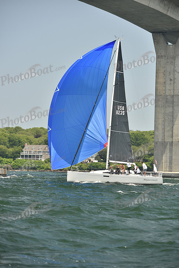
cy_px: 134
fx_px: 1006
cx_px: 90
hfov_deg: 10.2
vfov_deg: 15.2
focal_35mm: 135
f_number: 5
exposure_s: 1/640
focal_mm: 135
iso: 250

==*==

**Try it:** Restate word for word the lines from the one holding "vfov_deg: 15.2" through the last line of the listing, omitting every earlier line.

**Solution to this exercise:**
vfov_deg: 15.2
focal_35mm: 135
f_number: 5
exposure_s: 1/640
focal_mm: 135
iso: 250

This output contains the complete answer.